La pieza no llega en su estado original. La rica cruz de esmeraldas que portaba la Fe se cambia en 1817-18 por la actual, realizada en Ferrol y posiblemente relacionada con Domingo Antonio de Castro, que por aquellos años realizaba diferentes encargos de la Catedral. Pero sobre todo el robo del sol el 8 de diciembre de 1854, mutila la pieza y conmociona a la ciudad de Lugo; y aunque se ofrecieron diferentes cantidades para su recuperación, nunca apreció. Realizado en Madrid por José Ramírez de Arellano, platero de la reina Isabel II, y siguiendo el modelo original, conocido hoy en día por la edición de Castro Freire, el actual se distancia en el cerco de nubes que ahora funciona como bastidor de las joyas donadas. Sabemos que por 1860 ya debía de estar rematado, el especial empeño de la propia reina junto a las limosnas de los fieles devotos, lo hicieron posible. Flanqueada por la Guardia Civil la pieza se expuso dos días para que el público la admirase, y se trasladó de nuevo al Altar Mayor con el pleno del Cabildo en la fiesta de Todos los Santos.

Cargada de piedras preciosas, posiblemente en un principio solo la cruz, el cáliz, la venda de los ojos y el sol del viril las portarían —aunque tenemos dudas si también un collar y un cinturón, ya que existen en la pieza huecos de anclaje—; esta obra se revela ante nuestros ojos con un exuberante cromatismo conseguido, con las diferentes donaciones piadosas materializadas en las alhajas que se incorporan.
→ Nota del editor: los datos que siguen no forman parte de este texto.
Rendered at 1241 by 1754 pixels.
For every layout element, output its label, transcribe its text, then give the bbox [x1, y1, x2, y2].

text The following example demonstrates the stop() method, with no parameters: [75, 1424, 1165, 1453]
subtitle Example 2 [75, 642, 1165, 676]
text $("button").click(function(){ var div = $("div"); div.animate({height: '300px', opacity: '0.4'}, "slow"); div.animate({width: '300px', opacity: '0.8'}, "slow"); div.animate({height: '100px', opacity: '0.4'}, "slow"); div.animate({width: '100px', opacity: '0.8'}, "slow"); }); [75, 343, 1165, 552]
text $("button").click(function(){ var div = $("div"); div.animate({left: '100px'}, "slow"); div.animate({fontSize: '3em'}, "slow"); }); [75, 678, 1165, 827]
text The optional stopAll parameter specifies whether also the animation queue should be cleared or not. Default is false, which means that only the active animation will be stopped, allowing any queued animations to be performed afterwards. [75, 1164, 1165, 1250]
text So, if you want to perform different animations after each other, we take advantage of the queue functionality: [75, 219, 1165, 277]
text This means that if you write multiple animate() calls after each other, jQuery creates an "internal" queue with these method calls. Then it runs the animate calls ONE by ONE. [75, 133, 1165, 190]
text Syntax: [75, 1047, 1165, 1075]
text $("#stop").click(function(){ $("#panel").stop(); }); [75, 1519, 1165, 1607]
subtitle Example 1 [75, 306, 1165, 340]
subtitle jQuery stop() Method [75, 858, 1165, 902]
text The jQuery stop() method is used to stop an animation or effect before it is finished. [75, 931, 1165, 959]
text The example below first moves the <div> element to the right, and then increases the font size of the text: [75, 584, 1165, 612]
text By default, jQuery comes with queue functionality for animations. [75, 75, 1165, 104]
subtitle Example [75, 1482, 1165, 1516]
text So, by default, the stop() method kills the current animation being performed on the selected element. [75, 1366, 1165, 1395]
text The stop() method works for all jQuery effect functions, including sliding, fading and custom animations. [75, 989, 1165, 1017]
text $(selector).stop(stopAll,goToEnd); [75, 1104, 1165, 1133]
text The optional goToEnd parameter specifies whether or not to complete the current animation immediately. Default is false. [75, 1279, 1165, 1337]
Y aunque la mayoría se engarzan o clavan en la pieza respetando su bastidor original, la realizada en 1907 por Ramona González de Neira fue colocada como pie de la cruz de remate, lo que conllevó una nueva modificación en la obra. Las magníficas rosas de brillantes elevan la espléndida cruz pectoral, conservando las piedras y su disposición las indicaciones de la donante. Manso y Refojo, joyero y platero de la ciudad, fueron los que concluyeron los trabajos en la pieza.

“VOTUM ILLMI. D.D. JOSNNIS SAENZ A BURUAGA EPISCOP. DEINDE ARCHIEPISCOP. CAESARAGUSTANI. ANN 1772”, es la inscripción que se puede leer a lo largo de todo el aro de la base. Con ella este obispo lucense se convierte en el primero de los muchos fieles cuya veneración al Sagrado Sacramento, los lleva a dotar y a incrementar con sus donaciones la carga simbólica de esta excepcional pieza.